- [Source passage]:
====

Pakistan suffers from the second largest numbers of HCV infections and CLDs accounts for the fifth most common reasons behind mortality and morbidity across the country, thereby earning the nickname “the cirrhotic state”. In Pakistan approximately 68% of HCC is caused by HCV related cirrhosis (Parkash and Hamid, 2016; Abbas and Abbas, 2020). Pakistan has pledged to the aspiring objective of eradicating HCV by 2030. A disturbing reality about the HCV prevalence in Pakistan is that over the last three decades, the high rates of infections are strikingly persistent with no evidence for a decline (Mahmud et al., 2019), making it almost impossible to achieve the goal in the near future. Pakistan has HCV genotype 3 (subtype 3a) as the most prevalent genotype across the country. Increasing clinical and experimental data show that HCV genotype 3 in involved in a more rapid advancement of CLDs i.e., accelerated fibrosis progression rate, increased cirrhosis and higher incidence of HCC (Ampuero et al., 2014; Goossens and Negro, 2014), by producing cytopathic effects during the damage of the liver (Kumar et al., 2002; Rubbia-brandt et al., 2000). As the number of unidentified chronic HCV infections increase (due to under-screening), one of the long term consequences could be an escalation in the numbers of cirrhotic patients and HCC across Pakistan which will put a direct and enormous pressure on the underprivileged healthcare system of the country.

Liver cirrhosis and fibrosis cause basic fundamental changes in hepatic architecture induced distortion through formation of bridging fibrous septae and necrosis with simultaneous regenerative nodules formation. There are various etiological factors for development of CLD having cirrhotic histology. In the current study, it is also identified that HCV-induced CLD causes enhanced accumulation of fibrous bands. Their first evidence is the activation of α-SMA, HSCs and their transmigration from perisinusoidal spaces to the site of injury compared to the normal liver tissues. Our finding regarding the activation of HSCs in chronic HCV infection compared to normal liver are in support with previously reported findings (Schmitt-Gräf et al., 1991; Yamaoka et al., 1993; Guido et al., 1996; Ueno et al., 1997; Martinelli et al., 2004; Xaus et al., 2000). The magnitude in the increase expression of HSCs in the chronic HCV liver disease compared to normal liver depends on the number of samples and severity of infection as identified by immunohistochemistry techniques (Yamaoka et al., 1993; Guido et al., 1996; Martinelli et al., 2004; Xaus et al., 2000). We found enhanced α-SMA-positive cells in the liver of HCV patients compared to normal livers.

A decrease of KCs was identified in the lobular area of normal liver while slender shaped cells located in the fibrous band in chronic HCV liver. In some liver tissues of HCV positive patients a decrease of KCs might be due to programmed cell death during infection (Xaus et al., 2000). Moreover, HCV infection can stimulate liver macrophages which can release pro-inflammatory mediators and an elevation of IL-10 in the serum. The association of Ki67 expression in HCV positive liver tissues showed strong positivity for nuclear membrane of hepatocytes. Other studies have pointed out that cirrhosis association with dysplastic changes found negative for Ki67. In our study, overall, an enhanced Ki67 labeling index was observed in the chronic liver injury of liver (Mocanu et al., 2012).

====

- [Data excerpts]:
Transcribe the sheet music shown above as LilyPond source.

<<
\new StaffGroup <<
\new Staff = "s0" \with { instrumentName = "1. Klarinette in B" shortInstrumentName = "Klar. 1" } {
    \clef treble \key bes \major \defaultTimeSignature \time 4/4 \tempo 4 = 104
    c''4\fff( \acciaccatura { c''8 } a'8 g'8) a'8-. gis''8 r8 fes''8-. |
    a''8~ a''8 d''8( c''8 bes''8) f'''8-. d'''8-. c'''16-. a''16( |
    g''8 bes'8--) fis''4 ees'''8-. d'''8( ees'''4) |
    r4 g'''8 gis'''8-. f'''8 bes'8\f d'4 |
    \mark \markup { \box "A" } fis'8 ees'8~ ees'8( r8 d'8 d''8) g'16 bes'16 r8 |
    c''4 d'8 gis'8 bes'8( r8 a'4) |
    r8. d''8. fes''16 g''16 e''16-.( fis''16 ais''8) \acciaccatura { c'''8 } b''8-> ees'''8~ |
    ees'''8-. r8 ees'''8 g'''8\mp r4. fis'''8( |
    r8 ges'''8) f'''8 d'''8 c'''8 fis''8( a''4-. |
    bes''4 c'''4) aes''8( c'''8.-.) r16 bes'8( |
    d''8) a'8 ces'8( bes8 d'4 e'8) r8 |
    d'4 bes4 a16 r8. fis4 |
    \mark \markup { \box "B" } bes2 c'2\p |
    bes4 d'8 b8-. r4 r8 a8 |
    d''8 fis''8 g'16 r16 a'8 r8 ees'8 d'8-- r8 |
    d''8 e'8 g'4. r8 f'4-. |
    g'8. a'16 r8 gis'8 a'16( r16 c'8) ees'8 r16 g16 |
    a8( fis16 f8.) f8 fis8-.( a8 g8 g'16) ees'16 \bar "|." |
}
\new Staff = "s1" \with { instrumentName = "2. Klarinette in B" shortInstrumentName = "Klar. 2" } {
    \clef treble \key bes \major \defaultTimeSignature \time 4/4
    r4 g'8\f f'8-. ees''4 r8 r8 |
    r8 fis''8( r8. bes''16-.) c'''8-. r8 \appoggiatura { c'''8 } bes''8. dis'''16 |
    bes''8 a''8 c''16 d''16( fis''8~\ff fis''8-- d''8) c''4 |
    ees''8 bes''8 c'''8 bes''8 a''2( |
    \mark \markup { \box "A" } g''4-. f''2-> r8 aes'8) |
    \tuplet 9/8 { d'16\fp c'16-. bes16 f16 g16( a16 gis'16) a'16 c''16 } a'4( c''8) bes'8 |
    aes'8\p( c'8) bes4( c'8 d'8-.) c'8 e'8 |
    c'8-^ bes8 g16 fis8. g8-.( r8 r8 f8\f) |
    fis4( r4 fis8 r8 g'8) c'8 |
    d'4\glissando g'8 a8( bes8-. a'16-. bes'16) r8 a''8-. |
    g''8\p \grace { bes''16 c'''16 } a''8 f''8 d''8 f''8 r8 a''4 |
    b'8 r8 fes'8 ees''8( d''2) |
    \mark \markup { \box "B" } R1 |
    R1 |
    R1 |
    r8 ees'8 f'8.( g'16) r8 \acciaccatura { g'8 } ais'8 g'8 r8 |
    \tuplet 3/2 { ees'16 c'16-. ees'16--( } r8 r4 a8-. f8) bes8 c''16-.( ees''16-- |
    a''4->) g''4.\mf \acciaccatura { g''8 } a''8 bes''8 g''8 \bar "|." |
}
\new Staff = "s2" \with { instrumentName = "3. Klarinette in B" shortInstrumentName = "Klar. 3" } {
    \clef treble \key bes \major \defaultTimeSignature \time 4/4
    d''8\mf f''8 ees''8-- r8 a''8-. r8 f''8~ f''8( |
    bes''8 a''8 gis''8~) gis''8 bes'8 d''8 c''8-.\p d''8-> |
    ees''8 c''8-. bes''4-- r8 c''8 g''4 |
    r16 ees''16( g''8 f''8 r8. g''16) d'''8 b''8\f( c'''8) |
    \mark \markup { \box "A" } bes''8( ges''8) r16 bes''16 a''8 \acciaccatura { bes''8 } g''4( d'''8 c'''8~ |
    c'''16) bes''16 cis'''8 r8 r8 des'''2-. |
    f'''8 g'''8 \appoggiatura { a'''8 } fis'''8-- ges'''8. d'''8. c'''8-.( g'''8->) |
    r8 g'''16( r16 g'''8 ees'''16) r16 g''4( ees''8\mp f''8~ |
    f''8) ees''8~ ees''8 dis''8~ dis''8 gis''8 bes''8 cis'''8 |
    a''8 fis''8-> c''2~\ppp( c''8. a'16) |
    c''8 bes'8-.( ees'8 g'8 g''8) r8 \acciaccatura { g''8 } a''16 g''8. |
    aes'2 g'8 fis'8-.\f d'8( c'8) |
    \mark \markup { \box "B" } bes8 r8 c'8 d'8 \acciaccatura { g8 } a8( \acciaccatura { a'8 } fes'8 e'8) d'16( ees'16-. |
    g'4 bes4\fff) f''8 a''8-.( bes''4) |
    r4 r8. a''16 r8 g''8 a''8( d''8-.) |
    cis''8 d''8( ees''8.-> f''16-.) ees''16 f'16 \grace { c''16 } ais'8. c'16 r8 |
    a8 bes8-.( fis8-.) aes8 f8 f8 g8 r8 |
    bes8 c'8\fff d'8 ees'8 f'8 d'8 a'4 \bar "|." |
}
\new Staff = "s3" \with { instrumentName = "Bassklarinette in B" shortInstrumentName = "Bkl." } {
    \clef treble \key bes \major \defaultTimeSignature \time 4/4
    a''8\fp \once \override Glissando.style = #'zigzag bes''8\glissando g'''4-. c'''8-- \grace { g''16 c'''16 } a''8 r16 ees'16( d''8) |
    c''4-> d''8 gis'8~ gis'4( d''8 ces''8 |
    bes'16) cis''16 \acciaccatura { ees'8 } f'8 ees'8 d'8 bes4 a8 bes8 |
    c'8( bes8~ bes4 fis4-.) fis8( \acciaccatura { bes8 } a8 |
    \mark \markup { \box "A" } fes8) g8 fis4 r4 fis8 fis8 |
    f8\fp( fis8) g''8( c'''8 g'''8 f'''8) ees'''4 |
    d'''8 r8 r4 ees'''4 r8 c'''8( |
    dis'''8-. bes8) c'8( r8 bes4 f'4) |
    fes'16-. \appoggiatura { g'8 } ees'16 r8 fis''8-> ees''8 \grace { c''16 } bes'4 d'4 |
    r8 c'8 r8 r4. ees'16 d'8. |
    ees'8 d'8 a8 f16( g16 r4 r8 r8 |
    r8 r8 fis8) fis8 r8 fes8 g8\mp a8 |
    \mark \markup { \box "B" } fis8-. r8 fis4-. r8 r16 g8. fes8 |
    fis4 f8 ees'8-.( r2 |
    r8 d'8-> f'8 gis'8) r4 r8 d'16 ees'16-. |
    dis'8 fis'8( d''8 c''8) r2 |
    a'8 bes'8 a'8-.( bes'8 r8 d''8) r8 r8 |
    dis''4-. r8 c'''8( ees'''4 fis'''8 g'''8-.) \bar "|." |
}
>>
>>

====

- [Prompt]:
Does the passage on hepatitis C in Pakistan agree with each statement below? Answer yes or no for each, and quote the deciding words.
1. Pakistan has committed to eradicating HCV by 2030.
2. HCV infection rates in Pakistan have declined over the last three decades.
3. Genotype 1 is the most prevalent HCV genotype in Pakistan.

- [Answer to this task]:
1. Yes: "Pakistan has pledged to the aspiring objective of eradicating HCV by 2030."
2. No: "the high rates of infections are strikingly persistent with no evidence for a decline"
3. No: "Pakistan has HCV genotype 3 (subtype 3a) as the most prevalent genotype across the country."